WHAT THE EXERCISE ASKS: Extract from the entries below, exactly as given, only the lines from the line containing "Air dance is" to the line containing "GDS provides an", both lines included.

RECORDS PROVIDED:
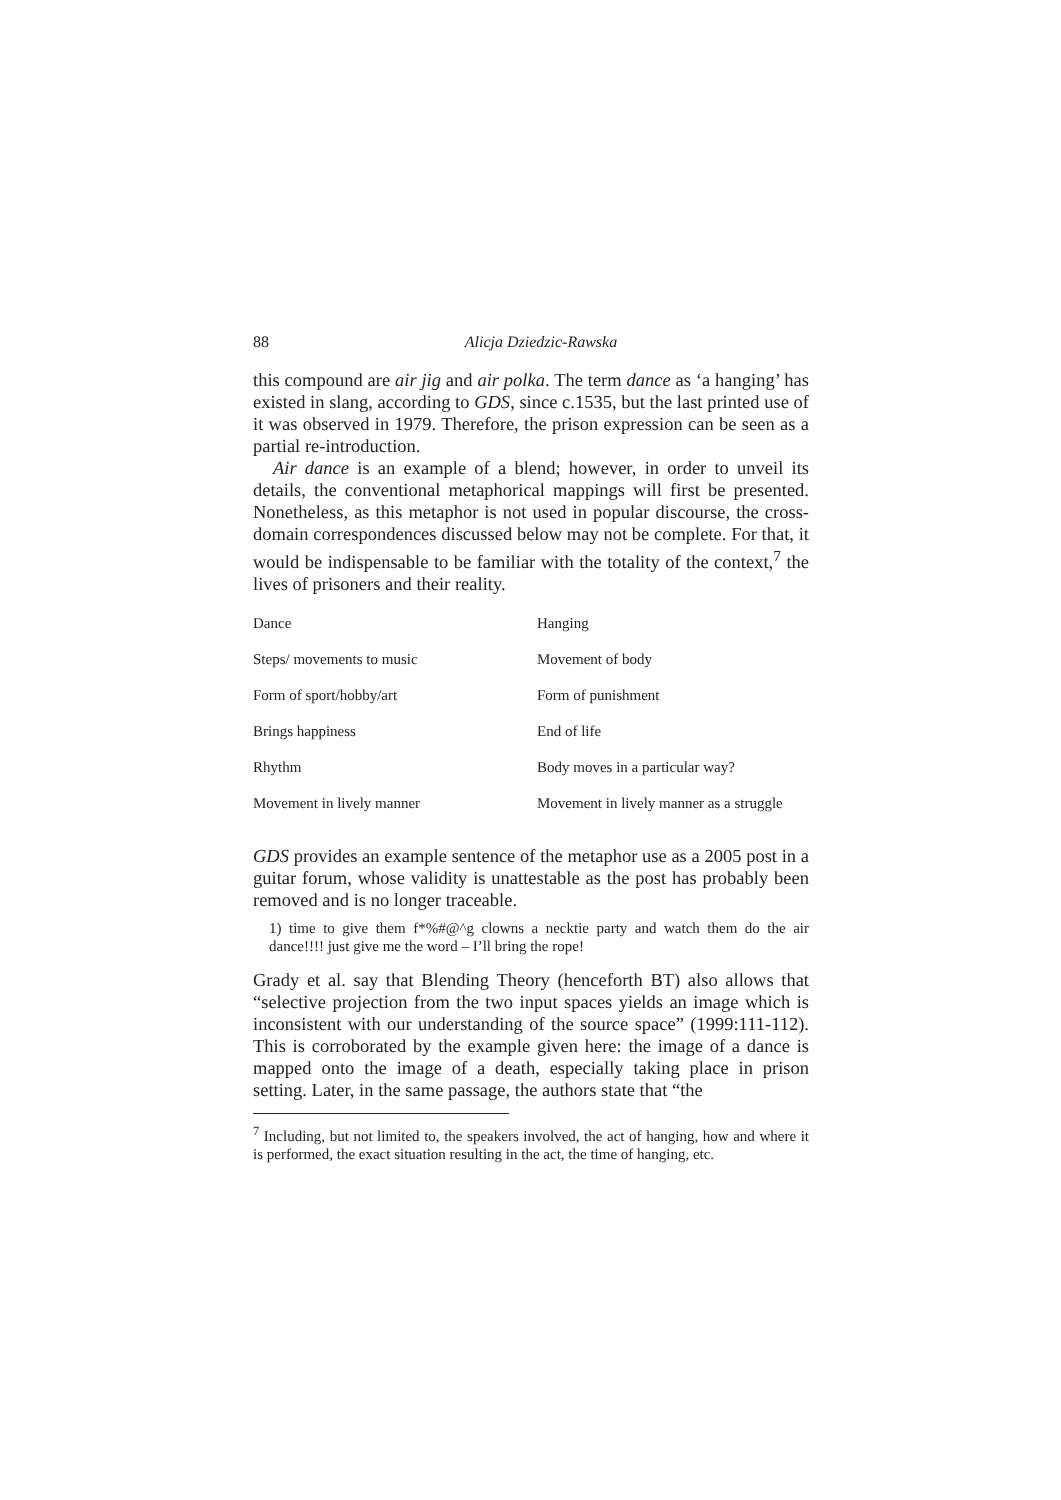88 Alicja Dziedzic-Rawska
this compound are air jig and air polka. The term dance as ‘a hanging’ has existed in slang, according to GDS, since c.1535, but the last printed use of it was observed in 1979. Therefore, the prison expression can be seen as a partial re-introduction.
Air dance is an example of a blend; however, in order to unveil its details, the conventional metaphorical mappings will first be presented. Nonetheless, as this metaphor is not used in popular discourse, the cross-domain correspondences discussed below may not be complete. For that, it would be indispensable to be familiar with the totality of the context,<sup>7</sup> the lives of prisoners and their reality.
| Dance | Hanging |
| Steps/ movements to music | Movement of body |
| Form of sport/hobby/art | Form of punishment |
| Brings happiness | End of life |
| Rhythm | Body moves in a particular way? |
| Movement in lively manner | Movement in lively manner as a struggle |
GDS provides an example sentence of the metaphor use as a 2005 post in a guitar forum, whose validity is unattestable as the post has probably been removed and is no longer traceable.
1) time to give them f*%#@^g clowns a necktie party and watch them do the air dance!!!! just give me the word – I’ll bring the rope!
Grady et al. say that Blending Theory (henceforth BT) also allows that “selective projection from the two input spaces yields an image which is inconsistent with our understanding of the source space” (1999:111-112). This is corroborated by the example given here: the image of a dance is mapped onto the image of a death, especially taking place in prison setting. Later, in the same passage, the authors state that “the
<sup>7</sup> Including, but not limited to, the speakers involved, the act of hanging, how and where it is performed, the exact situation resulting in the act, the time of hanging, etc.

SOLUTION FOR THIS EXERCISE:
Air dance is an example of a blend; however, in order to unveil its details, the conventional metaphorical mappings will first be presented. Nonetheless, as this metaphor is not used in popular discourse, the cross-domain correspondences discussed below may not be complete. For that, it would be indispensable to be familiar with the totality of the context,<sup>7</sup> the lives of prisoners and their reality.
| Dance | Hanging |
| Steps/ movements to music | Movement of body |
| Form of sport/hobby/art | Form of punishment |
| Brings happiness | End of life |
| Rhythm | Body moves in a particular way? |
| Movement in lively manner | Movement in lively manner as a struggle |
GDS provides an example sentence of the metaphor use as a 2005 post in a guitar forum, whose validity is unattestable as the post has probably been removed and is no longer traceable.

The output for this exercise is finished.